Prompting for Policy: Forecasting Macroeconomic Scenarios with Synthetic LLM Personas
Giulia Iadisernia, Carolina Camassa
TL;DR
This study systematically evaluates whether persona-based prompting enhances macroeconomic forecasting with LLMs by constructing 2,368 economics-related personas from the PersonaHub corpus and applying them to GPT-4o to replicate the ECB Survey of Professional Forecasters across 50 quarterly rounds (2013Q1–2025Q2). It generates 118,400 AI forecasts for four macro variables (HICP, HICPX, RGDP, UNR) at multiple horizons and compares them to human SPF medians and baseline prompts. A controlled ablation shows that persona descriptions provide no measurable forecasting advantage, while AI forecasts are broadly competitive with human forecasters and exhibit markedly lower dispersion. The out-of-sample evaluation on 2024–2025 data demonstrates competitive performance despite data not being present in training, suggesting that robust data and modeling choices trump elaborate persona engineering for macroeconomic forecasting. Practically, the results imply that central banks and institutions could deploy synthetic forecasters effectively but should focus on data integration and model improvements rather than extensive prompt customization.
Abstract
We evaluate whether persona-based prompting improves Large Language Model (LLM) performance on macroeconomic forecasting tasks. Using 2,368 economics-related personas from the PersonaHub corpus, we prompt GPT-4o to replicate the ECB Survey of Professional Forecasters across 50 quarterly rounds (2013-2025). We compare the persona-prompted forecasts against the human experts panel, across four target variables (HICP, core HICP, GDP growth, unemployment) and four forecast horizons. We also compare the results against 100 baseline forecasts without persona descriptions to isolate its effect.

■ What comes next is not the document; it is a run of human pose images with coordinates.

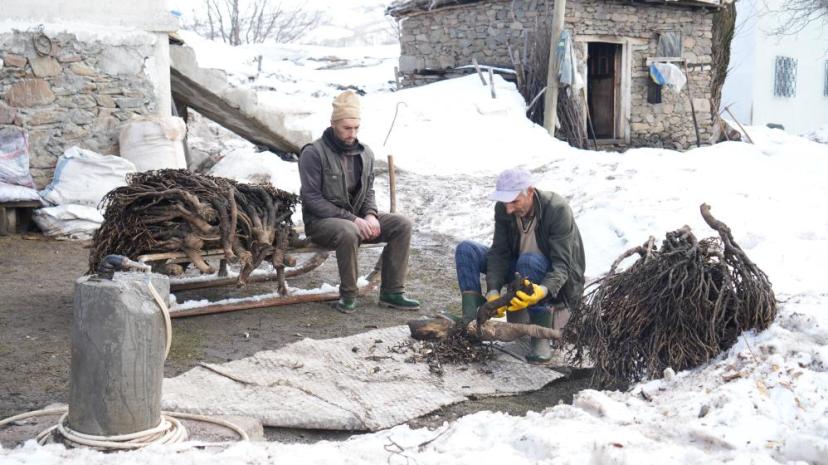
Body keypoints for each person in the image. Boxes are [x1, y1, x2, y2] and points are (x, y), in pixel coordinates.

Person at [298, 91, 419, 314]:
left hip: (355, 218)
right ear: (333, 124)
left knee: (401, 224)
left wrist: (371, 214)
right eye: (346, 128)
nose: (352, 134)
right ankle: (348, 295)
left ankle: (392, 292)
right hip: (320, 223)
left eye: (356, 128)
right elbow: (311, 199)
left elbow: (368, 191)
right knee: (349, 230)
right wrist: (354, 219)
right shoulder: (313, 153)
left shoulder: (365, 153)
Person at [454, 168, 585, 363]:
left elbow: (563, 265)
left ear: (530, 191)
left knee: (529, 261)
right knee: (466, 250)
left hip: (552, 281)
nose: (508, 209)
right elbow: (499, 252)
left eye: (514, 201)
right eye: (505, 203)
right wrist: (493, 291)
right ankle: (472, 323)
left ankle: (540, 336)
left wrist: (542, 291)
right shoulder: (504, 209)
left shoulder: (557, 209)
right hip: (519, 269)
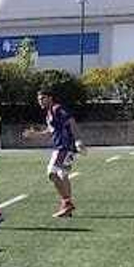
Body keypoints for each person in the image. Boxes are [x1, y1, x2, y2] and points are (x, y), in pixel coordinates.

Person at [35, 90, 81, 219]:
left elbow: (71, 121)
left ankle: (67, 203)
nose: (40, 101)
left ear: (50, 98)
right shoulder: (49, 114)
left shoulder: (57, 109)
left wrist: (78, 140)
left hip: (63, 148)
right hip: (65, 148)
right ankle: (67, 208)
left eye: (43, 98)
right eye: (39, 99)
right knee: (63, 175)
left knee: (51, 173)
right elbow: (50, 131)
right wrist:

We report two main findings. Firstly, GPT-4o and human forecasters achieve remarkably similar accuracy levels, with differences that are statistically significant yet practically modest. Our out-of-sample evaluation on 2024-2025 data demonstrates that GPT-4o can maintain competitive forecasting performance on unseen events, though with notable differences compared to the in-sample period. Secondly, our ablation experiment reveals no measurable forecasting advantage from persona descriptions, suggesting these prompt components can be omitted to reduce computational costs without sacrificing accuracy. Our results provide evidence that GPT-4o can achieve competitive forecasting accuracy even on out-of-sample macroeconomic events, if provided with relevant context data, while revealing that diverse prompts produce remarkably homogeneous forecasts compared to human panels.